Work instruction: Stop at the line that contains "member | $54 public". Until then, set down each line of the records exactly, beginning with the first, and skip pictures.

(Page-level text extractions)
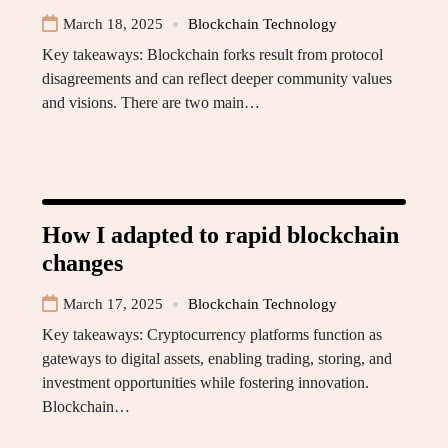
March 18, 2025
Blockchain Technology
Key takeaways: Blockchain forks result from protocol
disagreements and can reflect deeper community values
and visions. There are two main…
How I adapted to rapid blockchain
changes
March 17, 2025
Blockchain Technology
Key takeaways: Cryptocurrency platforms function as
gateways to digital assets, enabling trading, storing, and
investment opportunities while fostering innovation.
Blockchain…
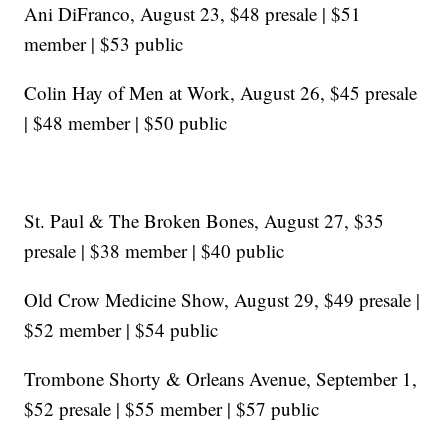
Ani DiFranco, August 23, $48 presale | $51
member | $53 public
Colin Hay of Men at Work, August 26, $45 presale
| $48 member | $50 public
St. Paul & The Broken Bones, August 27, $35
presale | $38 member | $40 public
Old Crow Medicine Show, August 29, $49 presale |
$52 member | $54 public
Trombone Shorty & Orleans Avenue, September 1,
$52 presale | $55 member | $57 public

Output of the exercise:
March 18, 2025
Blockchain Technology
Key takeaways: Blockchain forks result from protocol
disagreements and can reflect deeper community values
and visions. There are two main…
How I adapted to rapid blockchain
changes
March 17, 2025
Blockchain Technology
Key takeaways: Cryptocurrency platforms function as
gateways to digital assets, enabling trading, storing, and
investment opportunities while fostering innovation.
Blockchain…
Ani DiFranco, August 23, $48 presale | $51
member | $53 public
Colin Hay of Men at Work, August 26, $45 presale
| $48 member | $50 public
St. Paul & The Broken Bones, August 27, $35
presale | $38 member | $40 public
Old Crow Medicine Show, August 29, $49 presale |
$52 member | $54 public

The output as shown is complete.